▸ **THE DATA**
-- Opening Marker --
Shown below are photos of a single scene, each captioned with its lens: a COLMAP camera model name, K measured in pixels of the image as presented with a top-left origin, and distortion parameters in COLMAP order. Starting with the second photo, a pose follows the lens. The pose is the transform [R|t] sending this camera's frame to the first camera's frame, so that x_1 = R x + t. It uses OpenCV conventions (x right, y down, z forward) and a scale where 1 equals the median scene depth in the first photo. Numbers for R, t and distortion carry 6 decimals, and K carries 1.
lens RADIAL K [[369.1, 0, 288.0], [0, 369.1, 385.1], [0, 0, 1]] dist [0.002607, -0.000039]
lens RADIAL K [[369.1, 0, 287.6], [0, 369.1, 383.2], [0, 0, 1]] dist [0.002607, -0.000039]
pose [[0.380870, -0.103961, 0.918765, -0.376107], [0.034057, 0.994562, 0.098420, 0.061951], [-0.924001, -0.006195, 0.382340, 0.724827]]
-- Closing Marker --
-- Opening Marker --
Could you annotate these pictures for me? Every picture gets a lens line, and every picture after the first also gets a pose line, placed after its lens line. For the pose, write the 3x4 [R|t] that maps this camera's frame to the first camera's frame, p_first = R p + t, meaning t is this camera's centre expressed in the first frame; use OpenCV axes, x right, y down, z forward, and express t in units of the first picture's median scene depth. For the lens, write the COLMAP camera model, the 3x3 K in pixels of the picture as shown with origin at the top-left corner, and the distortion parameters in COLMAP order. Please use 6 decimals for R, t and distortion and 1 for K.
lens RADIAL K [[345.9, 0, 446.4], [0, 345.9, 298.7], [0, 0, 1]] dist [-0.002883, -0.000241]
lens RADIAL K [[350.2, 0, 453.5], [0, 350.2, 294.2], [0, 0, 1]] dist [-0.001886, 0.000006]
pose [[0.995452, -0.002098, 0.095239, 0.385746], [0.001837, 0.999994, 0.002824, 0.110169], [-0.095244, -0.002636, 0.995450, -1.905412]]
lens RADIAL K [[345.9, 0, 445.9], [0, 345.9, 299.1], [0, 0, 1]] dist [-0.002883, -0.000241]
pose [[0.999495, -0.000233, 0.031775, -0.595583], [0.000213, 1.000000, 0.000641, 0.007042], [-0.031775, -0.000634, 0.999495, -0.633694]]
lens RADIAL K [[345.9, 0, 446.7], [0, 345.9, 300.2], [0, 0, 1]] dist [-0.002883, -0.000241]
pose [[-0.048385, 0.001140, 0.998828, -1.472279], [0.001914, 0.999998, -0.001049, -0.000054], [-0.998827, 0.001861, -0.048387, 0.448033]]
-- Closing Marker --
-- Opening Marker --
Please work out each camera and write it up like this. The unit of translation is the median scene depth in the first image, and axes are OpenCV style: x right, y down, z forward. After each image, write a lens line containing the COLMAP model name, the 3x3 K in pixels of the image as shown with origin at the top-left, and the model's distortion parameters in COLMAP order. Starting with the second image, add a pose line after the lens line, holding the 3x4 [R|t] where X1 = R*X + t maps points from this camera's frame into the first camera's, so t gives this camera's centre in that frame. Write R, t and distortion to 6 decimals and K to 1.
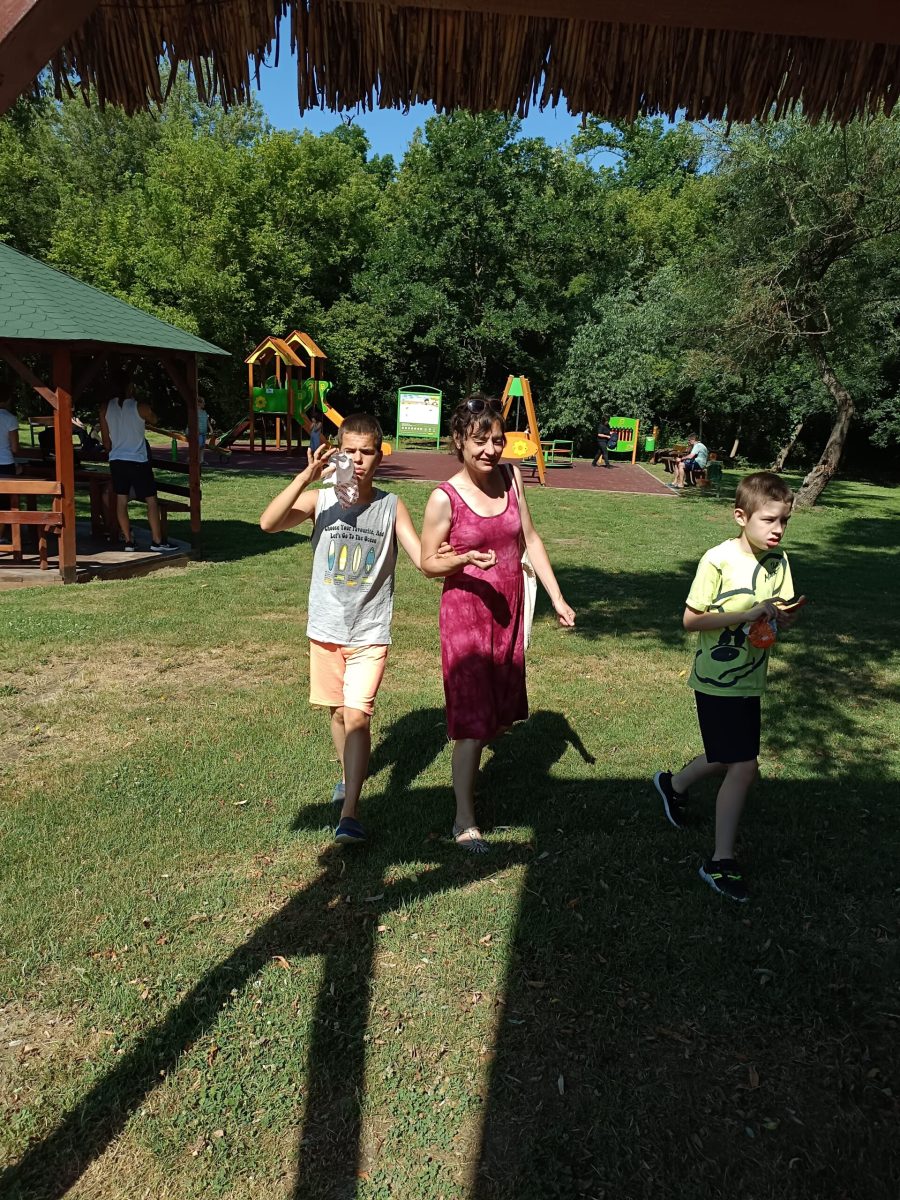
-- Closing Marker --
▸ **DIRECTIONS**
Output the lines exactly as they appear in the entries, starting with the line that contains "Shown below are" and going on through the line that contains "-0.006195, 0.382340, 0.724827]]".

▸ **OUTPUT**
Shown below are photos of a single scene, each captioned with its lens: a COLMAP camera model name, K measured in pixels of the image as presented with a top-left origin, and distortion parameters in COLMAP order. Starting with the second photo, a pose follows the lens. The pose is the transform [R|t] sending this camera's frame to the first camera's frame, so that x_1 = R x + t. It uses OpenCV conventions (x right, y down, z forward) and a scale where 1 equals the median scene depth in the first photo. Numbers for R, t and distortion carry 6 decimals, and K carries 1.
lens RADIAL K [[369.1, 0, 288.0], [0, 369.1, 385.1], [0, 0, 1]] dist [0.002607, -0.000039]
lens RADIAL K [[369.1, 0, 287.6], [0, 369.1, 383.2], [0, 0, 1]] dist [0.002607, -0.000039]
pose [[0.380870, -0.103961, 0.918765, -0.376107], [0.034057, 0.994562, 0.098420, 0.061951], [-0.924001, -0.006195, 0.382340, 0.724827]]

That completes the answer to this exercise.